• _WRITTEN TASK A_:
Can you retype the passage on passive seismic imaging from "Pre-dating all of" to "eight hours long."?
• _WRITTEN TASK B_:
Answer these questions from the passage on passive seismic imaging:
(i) In what region was the 2-dimensional acquisition described by Weller (1969) carried out?
(ii) What does the thesis treat as a source for seismic imaging?
(iii) Whose work explains migration of crosscorrelogram data collected during seismic profiling while drilling experiments?

• _EXTRACT TO READ_:

Pre-dating all of the above is a patent application submitted by Weller (1969) describing this exact process of collection and correlation of passive seismic receiver stations. Weller (1969) describes a 2-dimensional acquisition in the Gulf-coast region as returning convincing sequence boundary reflections from recordings on the order of eight hours long.

Recognizing that this imaging methodology will involve very long time records, the work of Kostov (1990) is applicable in handling spurious and coherent noise patterns endemic to recording stations with long residence periods. This thesis treats the closely related topic of seismic imaging utilizing a turning drill-bit as a source (also treated in Cole (1995)). Specific treatment of the handling and shaping of data in a pre-processing step as well as the multichannel and areal nature of his experiments are beneficial to the development of this effort. This same topic has recently been advanced through the work of Yu and Schuster (2001) that explains migration of crosscorrelogram data collected during seismic profiling while drilling experiments as an application of the previously mentioned Schuster and Rickett (2000) derivations.

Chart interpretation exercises
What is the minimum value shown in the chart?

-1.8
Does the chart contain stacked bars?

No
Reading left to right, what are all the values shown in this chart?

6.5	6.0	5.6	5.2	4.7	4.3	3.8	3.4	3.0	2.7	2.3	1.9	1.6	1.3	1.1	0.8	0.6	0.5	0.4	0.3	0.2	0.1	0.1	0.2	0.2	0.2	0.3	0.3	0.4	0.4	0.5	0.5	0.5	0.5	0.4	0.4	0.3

• _EXERCISE RESULT A_:
Pre-dating all of the above is a patent application submitted by Weller (1969) describing this exact process of collection and correlation of passive seismic receiver stations. Weller (1969) describes a 2-dimensional acquisition in the Gulf-coast region as returning convincing sequence boundary reflections from recordings on the order of eight hours long.

• _EXERCISE RESULT B_:
(i) The Gulf-coast region
(ii) A turning drill-bit
(iii) Yu and Schuster (2001)